Open Science Mission
Create an open-source datastore of research data built to back research powered Generative AI applications. Our first datasource will be Arxiv / Bioarxiv. We will power clean research datastore creation and access, AI augmented research processes and fully autonomous generative research.
Tiers:
- Cleaned Dataset (dataset; ETL tool) with papers standardized in JSON.
LLM Training.
- Research exploration & retrieval (tool):
Search for relevant research.
- AI Augmented Research Process (product):
Research Paper Writing (http://arxivgen.com),
From prompt.
From data.
Automated research reviews & criticism
Paper Reviews.
Proposal Reviews.
Automating the evaluation of ‘new’ knowledge.
Experiment writeups.
Evaluation of scientific claims.
Research creativity.
Generating novel methods.
Generating novel hypotheses.
Generating novel explanations for results.
Generating novel evaluation methodology.
- Generative Research (product)
Knowledge generating agents & algorithms.
Deliverables (Output):
- Open Source Github Repo with tools to scrape/parse sources of scientific data.
- Repositories of data which are legally easy to host.
- It should allow contributing developers to easily add research functionality, especially ETL functionality.
We’ll enable researchers to upload embeddings and search methods for new sources of data.
Unified JSON Schema & API
We will publish a new, code friendly JSON representation of all papers in OpenScience. This will make it simple to access all paper text and metadata through an easy-to-use API, and will ensure that all data formats are standardized.

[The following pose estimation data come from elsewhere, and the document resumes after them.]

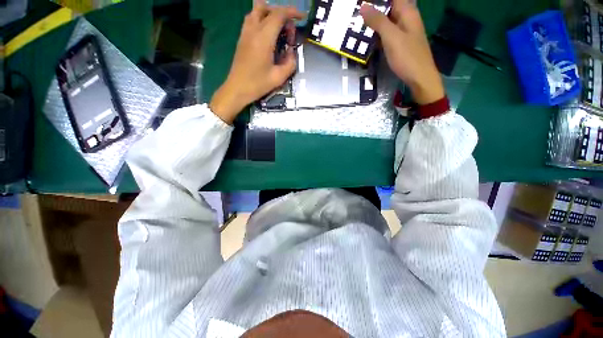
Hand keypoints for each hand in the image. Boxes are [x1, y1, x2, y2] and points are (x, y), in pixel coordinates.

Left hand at [210, 1, 302, 123]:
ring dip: (269, 13)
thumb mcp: (279, 77)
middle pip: (266, 7)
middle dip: (281, 13)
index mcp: (264, 38)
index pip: (278, 14)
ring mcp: (245, 33)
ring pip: (256, 10)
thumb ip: (290, 63)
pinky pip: (251, 19)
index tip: (301, 17)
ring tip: (278, 29)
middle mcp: (253, 30)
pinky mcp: (241, 38)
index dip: (292, 12)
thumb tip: (292, 53)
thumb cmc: (258, 84)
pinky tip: (268, 34)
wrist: (237, 89)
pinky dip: (261, 19)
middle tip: (288, 30)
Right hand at [360, 0, 443, 104]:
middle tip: (355, 14)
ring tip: (357, 25)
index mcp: (407, 12)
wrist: (419, 78)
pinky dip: (377, 34)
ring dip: (373, 22)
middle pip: (388, 7)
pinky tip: (366, 39)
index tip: (362, 3)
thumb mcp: (391, 37)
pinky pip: (386, 34)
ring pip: (386, 21)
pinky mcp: (399, 43)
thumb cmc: (407, 57)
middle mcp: (406, 18)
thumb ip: (378, 21)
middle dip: (373, 9)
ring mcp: (403, 32)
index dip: (376, 0)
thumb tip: (363, 6)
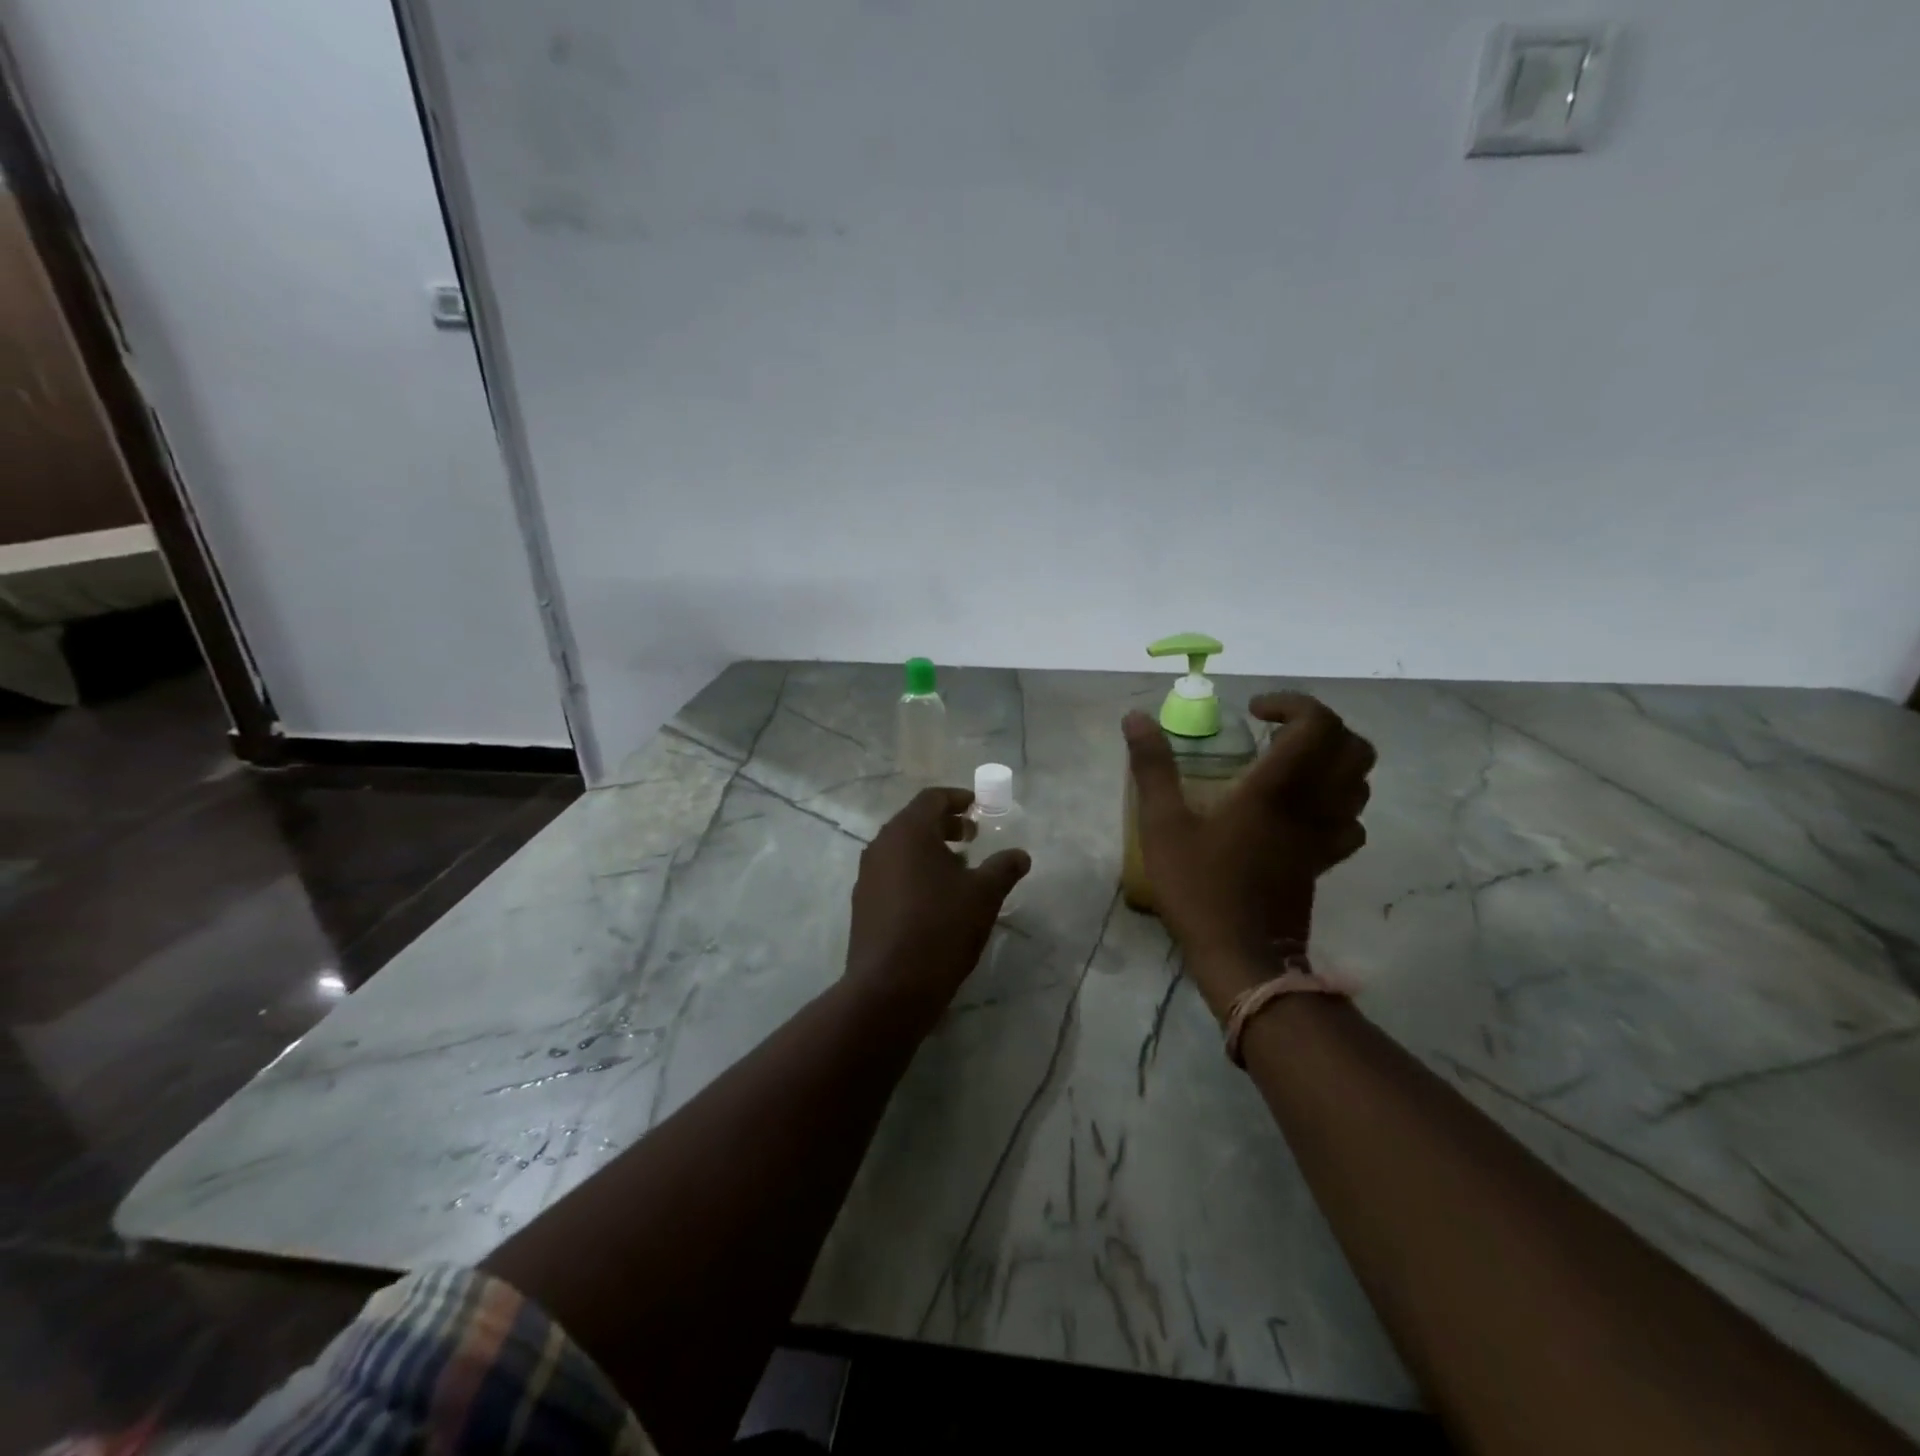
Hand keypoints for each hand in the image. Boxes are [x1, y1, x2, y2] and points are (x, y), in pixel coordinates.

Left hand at [844, 787, 1030, 1027]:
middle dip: (945, 825)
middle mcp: (881, 845)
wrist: (890, 987)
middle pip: (914, 822)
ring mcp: (867, 875)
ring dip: (930, 850)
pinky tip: (935, 899)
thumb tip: (1020, 855)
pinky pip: (891, 873)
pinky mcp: (863, 903)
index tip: (978, 807)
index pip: (932, 799)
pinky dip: (914, 872)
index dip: (957, 799)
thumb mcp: (984, 895)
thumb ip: (1003, 868)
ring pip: (901, 849)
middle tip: (972, 837)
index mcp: (908, 832)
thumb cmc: (941, 928)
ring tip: (959, 869)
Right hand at [1124, 694, 1374, 1017]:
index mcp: (1277, 789)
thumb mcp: (1163, 824)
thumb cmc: (1200, 887)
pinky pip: (1352, 821)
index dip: (1292, 703)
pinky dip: (1338, 803)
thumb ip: (1152, 767)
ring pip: (1361, 782)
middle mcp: (1314, 805)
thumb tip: (1135, 718)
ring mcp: (1326, 836)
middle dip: (1320, 725)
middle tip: (1277, 731)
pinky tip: (1302, 810)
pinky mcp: (1325, 862)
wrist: (1241, 957)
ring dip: (1332, 759)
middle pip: (1353, 747)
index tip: (1253, 712)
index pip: (1317, 724)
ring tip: (1289, 763)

Data to collect & harmonize:
- The full text of all arxiv papers.
- Passage embeddings for the full text of all arxiv papers.
- Paper author metadata.
- Paper title data.
- Paper citation data.
- Publication date.
Modular Open Source Toolkit
While pursuing a unified JSON representation, we will make a modular, reusable toolkit which we will open source for broader use.
Toolkit Components:
- Scraping scripts:
This pulls raw data into a mount or folder.
- Parsing scripts:
Likely dataset conditional parsers that turn raw data into passages and additional metadata.
Missing metadata will be handled in the database.
Varying segmentation strategies / rules are allowed.
Ex., token count with overlap, sentence by sentence with overlap, passage by passage.
Latex -> json.gz
Write a schema with important paper metadata in the json files.
- Database: Space for similar metadata across data sources.
Full Text.
Passages.
Typed based on their segmentation strategy.
Authors.
Title.
Citations (Of other papers).
Human readable.
Unique ID within this database.
Citation String.
Passage Embeddings (Including various types: all-mpnet-base, ada-002, MiniLM).
Paper Tags (ex., Arxiv categories like Information Retrieval or Biomolecules).
Source.
- Database API
Retrieval functions for paper data.
- Embedding Service
Likely Fargate / Lambda auto-scaling service.
- Retrieval Service
Approximate Nearest Neighbors Index w/ API
Data Sources
First Stage Data Sources
We will collect:
Arxiv,
Bioarxiv.
Second Stage Data Sources
In our second stage, we would like to collect:
chemarxiv,
Pubmed,
JStor,
Nature,
Science,
Springer,
ScienceDirect,
Academic Torrents,
Other datasets.
Existing Relevant Tools and Companies
Semantic Scholar,
Elicit,
OpenSyllabus,
sCite,
Kaggle,
Galactica,
Metaphor,
Alexandria Embeddings,
Connected Papers
Examples of knowledge generation:
Deep Learning Guided Discovery of an antibiotic targeting Acinetobacter baumannii
Discovering New Interpretable Conservation Laws as Sparse Invariants
Resources:
Alexandria Embeddings (https://huggingface.co/datasets/macrocosm/arxiv_abstracts),
Arxiv sanity lite (https://arxiv-sanity-lite.com/),
ArxivGen (http://arxivgen.com/),
TXYZ (https://txyz.ai/)
Legal Disclaimers
On Research Data IP:
We do not store the exact text of research data. We store code that allows users to download and transform data in to a useful format. We store only embeddings of research data, and processes for using those embeddings for search.